- Source document -

▽

French prince (1336–1375)

Philip of Orléans (1 July 1336 – 1 September 1375) was a Duke of Orléans, Touraine, and Count of Valois, the fifth son of King Philip VI of France and Joan the Lame.

His father named him Duke of Orléans, a newly created duchy, in 1344. Shortly before that, in 1343, Philip's father (king Philip VI) initiated negotiations with the dauphin Humbert II of Viennois, regarding the future inheritance of the Dauphiné, a vast feudal polity within the Kingdom of Burgundy (Arles), then under the suzerainty of the Holy Roman Empire. Since Humbert had no heirs, it was initially agreed that all of his feudal domains will pass to young Philip, but already in 1344, those provisions were changed by the new agreement, designating Philip's older brother John as Humbert's heir in the Dauphiné, while Philip was compensated with other domains.

==Marriage and issue==
On 8 January 1345, Philip married his second-cousin, Blanche of France (1 April 1328 – 1392), the daughter of King Charles IV of France and Joan of Évreux, but they had no children.

△

- Task to carry out -
Could you copy the passage about Philip of Orléans, starting with "Philip of Orléans" and going on through "with other domains.", but change "newly created duchy" to "new duchy"? The items aren't needed.

- Material supplied -
▽

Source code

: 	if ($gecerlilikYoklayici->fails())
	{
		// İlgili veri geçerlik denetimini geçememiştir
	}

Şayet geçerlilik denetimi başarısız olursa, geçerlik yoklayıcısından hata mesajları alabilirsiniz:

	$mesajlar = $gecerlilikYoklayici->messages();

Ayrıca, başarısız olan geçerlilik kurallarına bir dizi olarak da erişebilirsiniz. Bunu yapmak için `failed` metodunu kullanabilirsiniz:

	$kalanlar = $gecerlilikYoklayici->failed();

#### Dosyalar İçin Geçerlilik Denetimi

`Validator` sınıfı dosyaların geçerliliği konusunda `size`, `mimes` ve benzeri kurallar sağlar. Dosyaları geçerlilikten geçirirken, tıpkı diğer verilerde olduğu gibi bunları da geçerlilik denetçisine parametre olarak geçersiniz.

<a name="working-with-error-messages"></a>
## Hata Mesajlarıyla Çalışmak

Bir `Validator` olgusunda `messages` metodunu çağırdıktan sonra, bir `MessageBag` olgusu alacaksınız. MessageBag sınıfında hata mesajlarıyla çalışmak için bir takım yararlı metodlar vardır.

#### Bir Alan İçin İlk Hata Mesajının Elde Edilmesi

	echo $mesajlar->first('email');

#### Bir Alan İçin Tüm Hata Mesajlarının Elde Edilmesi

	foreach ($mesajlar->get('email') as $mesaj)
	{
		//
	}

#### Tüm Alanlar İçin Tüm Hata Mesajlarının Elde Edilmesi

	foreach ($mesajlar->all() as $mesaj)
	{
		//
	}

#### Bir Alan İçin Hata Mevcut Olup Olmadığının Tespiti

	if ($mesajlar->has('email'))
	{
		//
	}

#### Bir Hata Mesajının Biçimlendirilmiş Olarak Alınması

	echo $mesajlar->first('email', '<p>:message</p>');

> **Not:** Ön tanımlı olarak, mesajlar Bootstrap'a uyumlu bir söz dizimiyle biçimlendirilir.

△

- Response area -
Philip of Orléans (1 July 1336 – 1 September 1375) was a Duke of Orléans, Touraine, and Count of Valois, the fifth son of King Philip VI of France and Joan the Lame.

His father named him Duke of Orléans, a new duchy, in 1344. Shortly before that, in 1343, Philip's father (king Philip VI) initiated negotiations with the dauphin Humbert II of Viennois, regarding the future inheritance of the Dauphiné, a vast feudal polity within the Kingdom of Burgundy (Arles), then under the suzerainty of the Holy Roman Empire. Since Humbert had no heirs, it was initially agreed that all of his feudal domains will pass to young Philip, but already in 1344, those provisions were changed by the new agreement, designating Philip's older brother John as Humbert's heir in the Dauphiné, while Philip was compensated with other domains.